Understanding the feedback
MR summary comment
A summary comment appears at the top of your MR's discussion. When everything looks good, it posts a short approval. When issues are found, it contains:
- A count of blocking issues and improvements found
- Named positive practices you demonstrated well (up to 2)
- Detailed explanations for any issues that could not be pinpointed to a specific line (e.g., MR description quality, commit messages)
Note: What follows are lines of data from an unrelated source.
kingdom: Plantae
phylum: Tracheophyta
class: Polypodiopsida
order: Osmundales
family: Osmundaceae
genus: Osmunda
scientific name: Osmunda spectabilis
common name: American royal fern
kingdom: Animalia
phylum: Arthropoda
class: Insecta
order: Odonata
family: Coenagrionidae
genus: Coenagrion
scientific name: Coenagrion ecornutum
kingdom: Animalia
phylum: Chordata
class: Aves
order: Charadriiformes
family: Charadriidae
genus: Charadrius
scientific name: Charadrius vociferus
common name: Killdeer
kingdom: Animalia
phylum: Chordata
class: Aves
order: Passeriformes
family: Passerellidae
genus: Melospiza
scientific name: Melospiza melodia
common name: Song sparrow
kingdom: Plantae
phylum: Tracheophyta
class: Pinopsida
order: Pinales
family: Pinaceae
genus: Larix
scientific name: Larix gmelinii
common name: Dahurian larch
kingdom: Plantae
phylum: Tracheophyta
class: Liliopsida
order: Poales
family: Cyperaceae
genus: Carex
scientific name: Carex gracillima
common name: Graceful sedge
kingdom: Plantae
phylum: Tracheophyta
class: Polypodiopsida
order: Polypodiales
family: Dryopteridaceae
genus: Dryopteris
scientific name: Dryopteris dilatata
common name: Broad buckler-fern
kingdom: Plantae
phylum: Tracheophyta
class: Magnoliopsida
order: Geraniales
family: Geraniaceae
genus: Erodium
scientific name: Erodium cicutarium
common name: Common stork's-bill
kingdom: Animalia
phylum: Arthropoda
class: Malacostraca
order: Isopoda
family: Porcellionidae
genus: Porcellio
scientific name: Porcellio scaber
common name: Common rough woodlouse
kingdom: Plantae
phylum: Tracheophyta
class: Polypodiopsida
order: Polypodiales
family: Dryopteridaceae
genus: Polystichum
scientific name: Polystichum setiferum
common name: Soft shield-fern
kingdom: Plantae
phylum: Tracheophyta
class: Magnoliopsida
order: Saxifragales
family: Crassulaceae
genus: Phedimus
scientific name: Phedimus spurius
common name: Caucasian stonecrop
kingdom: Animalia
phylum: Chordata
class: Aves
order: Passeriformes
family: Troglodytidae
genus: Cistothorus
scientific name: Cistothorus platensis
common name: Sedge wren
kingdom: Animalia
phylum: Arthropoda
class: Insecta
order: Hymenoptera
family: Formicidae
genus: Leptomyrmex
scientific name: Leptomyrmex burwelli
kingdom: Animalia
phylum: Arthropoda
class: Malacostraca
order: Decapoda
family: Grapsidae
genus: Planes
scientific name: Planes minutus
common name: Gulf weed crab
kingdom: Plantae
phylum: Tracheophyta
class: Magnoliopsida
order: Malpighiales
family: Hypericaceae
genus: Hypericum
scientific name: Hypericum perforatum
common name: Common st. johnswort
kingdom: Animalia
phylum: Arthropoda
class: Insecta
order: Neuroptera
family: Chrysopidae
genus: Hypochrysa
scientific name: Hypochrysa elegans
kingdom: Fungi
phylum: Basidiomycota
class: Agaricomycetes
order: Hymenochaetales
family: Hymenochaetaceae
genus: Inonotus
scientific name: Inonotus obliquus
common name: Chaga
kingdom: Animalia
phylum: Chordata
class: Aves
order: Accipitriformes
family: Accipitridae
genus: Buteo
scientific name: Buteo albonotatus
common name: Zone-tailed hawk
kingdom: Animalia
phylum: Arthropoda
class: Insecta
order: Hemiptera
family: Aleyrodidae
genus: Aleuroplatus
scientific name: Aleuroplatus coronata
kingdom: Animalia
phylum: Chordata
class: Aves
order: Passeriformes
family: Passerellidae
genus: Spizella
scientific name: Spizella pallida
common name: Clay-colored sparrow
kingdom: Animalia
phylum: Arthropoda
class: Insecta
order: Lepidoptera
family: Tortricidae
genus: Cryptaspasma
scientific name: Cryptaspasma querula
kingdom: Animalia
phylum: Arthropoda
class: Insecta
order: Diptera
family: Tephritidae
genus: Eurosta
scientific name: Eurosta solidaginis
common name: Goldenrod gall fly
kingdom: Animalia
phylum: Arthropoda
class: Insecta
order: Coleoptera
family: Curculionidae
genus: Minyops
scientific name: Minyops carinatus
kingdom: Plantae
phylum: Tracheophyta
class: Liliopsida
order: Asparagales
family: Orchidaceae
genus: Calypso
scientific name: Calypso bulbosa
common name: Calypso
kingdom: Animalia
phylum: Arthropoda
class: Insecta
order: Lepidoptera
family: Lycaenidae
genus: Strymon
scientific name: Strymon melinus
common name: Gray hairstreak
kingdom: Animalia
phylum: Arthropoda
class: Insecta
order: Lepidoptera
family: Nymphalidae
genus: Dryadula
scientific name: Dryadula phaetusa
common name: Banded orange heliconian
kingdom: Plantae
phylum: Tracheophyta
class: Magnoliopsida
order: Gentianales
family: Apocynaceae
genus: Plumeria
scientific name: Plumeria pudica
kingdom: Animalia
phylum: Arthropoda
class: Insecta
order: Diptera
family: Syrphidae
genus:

A compact list of line-specific issues is also included, showing the file location where each inline note was posted.
Inline diff notes
For issues tied to specific code locations, Hephaestus posts inline notes directly on the relevant lines. Each note includes:
- What the issue is
- Why it matters
- How to fix it (often with a code suggestion)
Severities
| Severity | Meaning |
|---|---|
| CRITICAL | Security vulnerability, data loss, or production crash |
| MAJOR | Functional bug or missing safety mechanism |
| MINOR | Style, naming, or minor readability concern |
| INFO | Observation with no direct quality impact |
Retriggering a review
If you want Hephaestus to re-analyze your MR (for example, after pushing new commits), post this as a comment on your MR:
/hephaestus review
Hephaestus will run a fresh analysis and post updated feedback.
The command is case-insensitive (/Hephaestus Review works too) but must be at the start of the comment body. Text before the command (e.g., "Please /hephaestus review") will not be detected.
Reviews are not triggered for closed or merged MRs, and the /hephaestus review command is ignored for them.
What gets reviewed
Hephaestus evaluates the lines you added in the MR diff. Pre-existing code is used as context for understanding your changes but is never flagged. Some practices (like MR description quality and commit discipline) evaluate MR metadata rather than code.
The specific practices evaluated depend on your workspace configuration. Common practices include:
- Security -- Hardcoded secrets
- Reliability -- Crash risks (
fatal-error-crash), silent failures, error handling - Design -- View decomposition, logic separation, state ownership, preview quality, accessibility
- Code quality -- Meaningful naming, code hygiene
- Process -- MR description quality, commit discipline
Opting out
You can suppress review comments in your user settings. Navigate to Settings in the Hephaestus web app and disable the Practice review comments toggle under AI Review. Each review comment also has a link to this setting in its footer.
The preference suppresses comment delivery only. The review still runs and findings are stored in the database for instructor visibility.
Draft MRs
By default, draft (WIP) merge requests are not reviewed. After marking a draft MR as ready, use /hephaestus review to trigger a review.